___ Data in this exercise

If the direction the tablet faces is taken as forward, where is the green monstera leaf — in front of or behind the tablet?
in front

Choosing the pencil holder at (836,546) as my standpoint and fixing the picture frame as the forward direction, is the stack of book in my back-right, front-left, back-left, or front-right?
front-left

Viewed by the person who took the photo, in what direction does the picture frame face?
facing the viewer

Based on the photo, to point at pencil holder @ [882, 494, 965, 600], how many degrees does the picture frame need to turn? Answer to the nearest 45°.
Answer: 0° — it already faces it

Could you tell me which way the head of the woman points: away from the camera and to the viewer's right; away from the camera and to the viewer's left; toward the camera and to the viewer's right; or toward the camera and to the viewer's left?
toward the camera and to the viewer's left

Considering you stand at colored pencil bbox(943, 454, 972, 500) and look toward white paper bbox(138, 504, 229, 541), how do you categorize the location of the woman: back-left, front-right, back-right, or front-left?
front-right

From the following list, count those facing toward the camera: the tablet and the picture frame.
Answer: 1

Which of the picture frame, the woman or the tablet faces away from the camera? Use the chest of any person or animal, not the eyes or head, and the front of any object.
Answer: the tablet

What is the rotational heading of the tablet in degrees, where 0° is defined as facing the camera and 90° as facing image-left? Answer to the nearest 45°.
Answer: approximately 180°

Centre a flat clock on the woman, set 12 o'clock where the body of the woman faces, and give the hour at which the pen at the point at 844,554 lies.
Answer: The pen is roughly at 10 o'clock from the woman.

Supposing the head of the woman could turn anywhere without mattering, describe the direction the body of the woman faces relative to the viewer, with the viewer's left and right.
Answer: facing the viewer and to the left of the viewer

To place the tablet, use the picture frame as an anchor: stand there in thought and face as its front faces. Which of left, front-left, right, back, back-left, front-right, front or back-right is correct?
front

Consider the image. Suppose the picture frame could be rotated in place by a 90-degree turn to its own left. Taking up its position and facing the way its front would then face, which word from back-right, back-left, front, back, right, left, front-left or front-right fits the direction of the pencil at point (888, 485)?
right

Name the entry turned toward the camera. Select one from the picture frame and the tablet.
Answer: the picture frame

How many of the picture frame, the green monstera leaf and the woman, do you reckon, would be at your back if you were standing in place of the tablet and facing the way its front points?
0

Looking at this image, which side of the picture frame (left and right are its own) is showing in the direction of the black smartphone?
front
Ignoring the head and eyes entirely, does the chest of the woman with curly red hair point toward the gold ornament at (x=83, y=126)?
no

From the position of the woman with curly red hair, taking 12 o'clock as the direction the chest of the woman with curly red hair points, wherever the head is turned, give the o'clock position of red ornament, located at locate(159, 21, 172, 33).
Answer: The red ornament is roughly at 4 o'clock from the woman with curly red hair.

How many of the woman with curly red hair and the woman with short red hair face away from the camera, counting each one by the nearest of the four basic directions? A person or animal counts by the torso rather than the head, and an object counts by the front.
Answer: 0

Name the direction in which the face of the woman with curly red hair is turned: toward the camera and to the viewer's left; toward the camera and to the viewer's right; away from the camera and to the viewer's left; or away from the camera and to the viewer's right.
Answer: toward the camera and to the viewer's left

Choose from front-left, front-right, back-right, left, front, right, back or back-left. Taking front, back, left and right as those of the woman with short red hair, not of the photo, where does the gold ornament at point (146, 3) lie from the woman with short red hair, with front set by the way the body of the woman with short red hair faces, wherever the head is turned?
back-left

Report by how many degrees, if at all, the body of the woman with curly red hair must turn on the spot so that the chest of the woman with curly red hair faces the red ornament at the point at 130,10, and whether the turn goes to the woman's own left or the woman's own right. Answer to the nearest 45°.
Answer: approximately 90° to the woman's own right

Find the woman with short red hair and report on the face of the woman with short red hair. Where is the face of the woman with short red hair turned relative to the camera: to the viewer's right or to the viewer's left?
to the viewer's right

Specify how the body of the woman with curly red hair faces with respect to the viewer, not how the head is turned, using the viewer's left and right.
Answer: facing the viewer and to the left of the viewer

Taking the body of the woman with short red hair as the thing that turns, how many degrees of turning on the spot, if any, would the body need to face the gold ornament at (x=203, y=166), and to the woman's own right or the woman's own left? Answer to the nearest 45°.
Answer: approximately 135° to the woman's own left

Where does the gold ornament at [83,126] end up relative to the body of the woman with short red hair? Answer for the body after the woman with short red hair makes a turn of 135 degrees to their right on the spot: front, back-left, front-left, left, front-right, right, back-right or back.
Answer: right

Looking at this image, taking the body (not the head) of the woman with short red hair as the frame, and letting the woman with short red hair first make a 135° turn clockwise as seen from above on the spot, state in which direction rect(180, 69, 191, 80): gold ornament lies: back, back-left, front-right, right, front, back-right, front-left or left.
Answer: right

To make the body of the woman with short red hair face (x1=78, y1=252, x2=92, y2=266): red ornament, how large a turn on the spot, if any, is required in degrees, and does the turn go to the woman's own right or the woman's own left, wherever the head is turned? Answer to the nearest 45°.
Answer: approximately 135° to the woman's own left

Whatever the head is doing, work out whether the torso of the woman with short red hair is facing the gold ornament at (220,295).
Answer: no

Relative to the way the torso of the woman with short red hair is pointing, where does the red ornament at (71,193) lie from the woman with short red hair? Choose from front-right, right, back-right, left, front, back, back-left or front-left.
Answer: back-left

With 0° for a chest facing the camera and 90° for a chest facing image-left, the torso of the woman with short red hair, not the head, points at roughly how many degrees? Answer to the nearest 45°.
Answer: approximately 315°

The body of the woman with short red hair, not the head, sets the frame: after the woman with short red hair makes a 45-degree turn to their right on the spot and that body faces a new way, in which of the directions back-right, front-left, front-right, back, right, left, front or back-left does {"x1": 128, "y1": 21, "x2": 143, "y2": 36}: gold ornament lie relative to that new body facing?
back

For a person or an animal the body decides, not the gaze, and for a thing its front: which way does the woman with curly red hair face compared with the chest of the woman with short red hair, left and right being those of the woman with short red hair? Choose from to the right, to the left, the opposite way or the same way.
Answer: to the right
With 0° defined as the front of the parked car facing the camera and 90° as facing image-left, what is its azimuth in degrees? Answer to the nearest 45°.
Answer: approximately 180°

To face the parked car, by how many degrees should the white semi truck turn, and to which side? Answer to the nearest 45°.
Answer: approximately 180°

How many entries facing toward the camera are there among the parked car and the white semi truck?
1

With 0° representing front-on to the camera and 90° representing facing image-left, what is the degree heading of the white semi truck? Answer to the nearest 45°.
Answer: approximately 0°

______

▸ **Work to be completed**:
Rewrite every line of the records above as a Markdown table with the columns "Row" and "Line", numbering the rows and leaving out blank lines.

▸ **Result of this exercise**:
| Row | Line |
|---|---|
| 1 | If the direction the tablet faces is taken as forward, where is the green monstera leaf — in front of or behind the tablet? |
| 2 | in front |
| 3 | Choosing the pencil holder at (836,546) as my standpoint and fixing the picture frame as the forward direction, is the stack of book in my back-right, front-left, back-left, or front-right? |
| 4 | front-left |
| 5 | Viewed by the person who took the photo, in what direction does the picture frame face? |
| 6 | facing the viewer |
| 7 | Based on the photo, to point at pencil holder @ [882, 494, 965, 600], how many degrees does the picture frame need to turn? Answer to the nearest 45°. |
| 8 | Answer: 0° — it already faces it |
| 9 | Could you tell me which way the head of the woman points: away from the camera and to the viewer's right; away from the camera and to the viewer's left; toward the camera and to the viewer's right; or toward the camera and to the viewer's left? |
| 10 | toward the camera and to the viewer's left |
| 11 | Considering you stand at colored pencil bbox(943, 454, 972, 500) and look toward white paper bbox(138, 504, 229, 541), how do you categorize the location of the woman: back-left, front-right, back-right, or front-left? |
| 12 | front-right |
| 13 | From the following list, count those facing toward the camera: the tablet and the picture frame. |
| 14 | Answer: 1 |
| 15 | Which of the picture frame, the woman or the tablet faces away from the camera? Use the chest of any person or animal, not the eyes or head, and the front of any object. |
| 16 | Answer: the tablet |
| 17 | What is the rotational heading of the tablet in degrees, where 0° is defined as facing the camera and 90° as facing image-left? Answer to the nearest 45°. |
| 18 | Answer: approximately 180° |
| 19 | Centre a flat clock on the woman, set 12 o'clock where the body of the woman faces, and give the hour at which the pen at the point at 844,554 lies. |
| 20 | Answer: The pen is roughly at 10 o'clock from the woman. |
| 21 | Supposing the head of the woman could turn anywhere without mattering, describe the direction the body of the woman faces relative to the viewer, with the viewer's left and right. |
| 22 | Answer: facing the viewer and to the left of the viewer |
| 23 | To place the tablet, use the picture frame as an anchor: stand there in thought and face as its front faces. Which of left, front-left, right, back, back-left, front-right, front or back-right is correct? |
| 24 | front |
| 25 | Consider the image. Suppose the picture frame could be rotated in place by a 90-degree turn to its own left. Taking up its position and facing the way its front would then face, which word from back-right, back-left, front, back, right, left, front-left or front-right fits the direction of the pencil at point (888, 485)? |
| 26 | right |
| 27 | Name the entry turned toward the camera. Select one from the picture frame and the tablet. |
| 28 | Answer: the picture frame |
| 29 | How many of the picture frame, the green monstera leaf and the woman, do you reckon, would be at your back if you were standing in place of the tablet and facing the way its front points? |
| 30 | 0 |
| 31 | Looking at this image, which side of the picture frame (left and right are its own) is showing in the direction of the black smartphone? |
| 32 | front |
| 33 | Ignoring the head and eyes entirely, does the chest of the woman with curly red hair point toward the gold ornament at (x=83, y=126)? |
| 34 | no |
| 35 | From the position of the woman with curly red hair, taking 12 o'clock as the direction the chest of the woman with curly red hair points, wherever the head is turned, give the o'clock position of red ornament, located at locate(159, 21, 172, 33). |
| 36 | Answer: The red ornament is roughly at 4 o'clock from the woman with curly red hair. |
| 37 | How many of the woman with curly red hair and the woman with short red hair face away from the camera, counting each one by the nearest of the four basic directions? A person or animal counts by the torso rather than the head, and an object counts by the front. |
| 38 | Answer: 0 |
| 39 | Name the direction in which the face of the woman with curly red hair is turned: toward the camera and to the viewer's left; toward the camera and to the viewer's right; away from the camera and to the viewer's left; or away from the camera and to the viewer's right. |
| 40 | Answer: toward the camera and to the viewer's left |
| 41 | Choose from front-left, front-right, back-right, left, front, right, back or back-left. Taking front, back, left and right as those of the woman with short red hair, not of the photo, where does the gold ornament at point (146, 3) lie from the woman with short red hair, with front set by the way the body of the woman with short red hair faces, wherever the head is turned? |
| 42 | back-left |
| 43 | Report by how many degrees, if at all, the body of the woman with curly red hair must turn on the spot so that the chest of the woman with curly red hair faces the red ornament at the point at 130,10, and whether the turn goes to the woman's own left or the woman's own right. Answer to the nearest 45°. |
| 44 | Answer: approximately 90° to the woman's own right |
| 45 | Find the woman with short red hair and report on the face of the woman with short red hair. Where is the face of the woman with short red hair turned relative to the camera: to the viewer's right or to the viewer's left? |
| 46 | to the viewer's right |
| 47 | Specify how the body of the woman with curly red hair faces with respect to the viewer, not how the head is turned, using the viewer's left and right. |
| 48 | Answer: facing the viewer and to the left of the viewer |
| 49 | Taking the body of the woman with short red hair as the thing that turns, how many degrees of turning on the spot, if any, would the body need to face the gold ornament at (x=203, y=166), and to the woman's own right or the woman's own left? Answer to the nearest 45°. |
| 50 | Answer: approximately 135° to the woman's own left |
| 51 | Where does the gold ornament at [83,126] end up relative to the body of the woman with short red hair? Answer for the body after the woman with short red hair makes a turn of 135 degrees to their right on the spot: front, back-left, front-left, left, front-right, right, back-right or back. |
| 52 | Answer: right |
| 53 | Looking at this image, taking the body (not the head) of the woman with short red hair as the frame, and letting the woman with short red hair first make a 135° turn clockwise as seen from above on the spot, state in which direction rect(180, 69, 191, 80): gold ornament lies: back, back-left, front-right, right, front, back-right, front-left or left. |
| 54 | Answer: right |
| 55 | To make the body of the woman with short red hair face (x1=78, y1=252, x2=92, y2=266): red ornament, how large a turn on the spot, if any, is required in degrees, and does the turn go to the woman's own right or the woman's own left, wherever the head is turned? Answer to the nearest 45°. |
| 56 | Answer: approximately 135° to the woman's own left |
| 57 | Whatever the head is doing, work out whether the torso of the woman with short red hair is facing the gold ornament at (220,295). |
| 58 | Answer: no |
| 59 | Relative to the way the torso of the woman with short red hair is pointing, where does the red ornament at (71,193) lie from the woman with short red hair? Choose from front-right, right, back-right, left, front, back, back-left or front-left. |
| 60 | Answer: back-left |
| 61 | With 0° for a chest facing the camera and 90° for a chest facing image-left, the torso of the woman with short red hair, not the head, points at roughly how many degrees? Answer to the nearest 45°. |
| 62 | Answer: approximately 315° |
| 63 | The body of the woman with short red hair, not the head, sets the frame: after the woman with short red hair makes a 45-degree turn to their right on the spot and that body faces a new way, in which of the directions back-right, front-left, front-right, back, right, left, front or back-left does {"x1": 128, "y1": 21, "x2": 143, "y2": 36}: gold ornament lie relative to that new body facing? |
| 64 | back |
| 65 | For a person or an animal the body decides, not the gaze, and for a thing its front: which way does the woman with curly red hair face compared with the chest of the woman with short red hair, left and right being those of the woman with short red hair? Choose from to the right, to the left, the opposite way or the same way. |
| 66 | Answer: to the right |
| 67 | With 0° defined as the front of the parked car facing the camera and 90° as facing image-left, what is its azimuth in degrees? Answer to the nearest 45°. |
| 68 | Answer: approximately 180° |
| 69 | To face the parked car, by how many degrees should the white semi truck turn, and to which side? Answer to the nearest 45°. |
| 70 | Answer: approximately 180° |
| 71 | How many entries facing toward the camera are there among the parked car and the white semi truck? |
| 72 | 1 |
| 73 | With 0° representing front-on to the camera and 90° representing facing image-left, what is the degree heading of the white semi truck? Answer to the nearest 45°. |
| 74 | Answer: approximately 0° |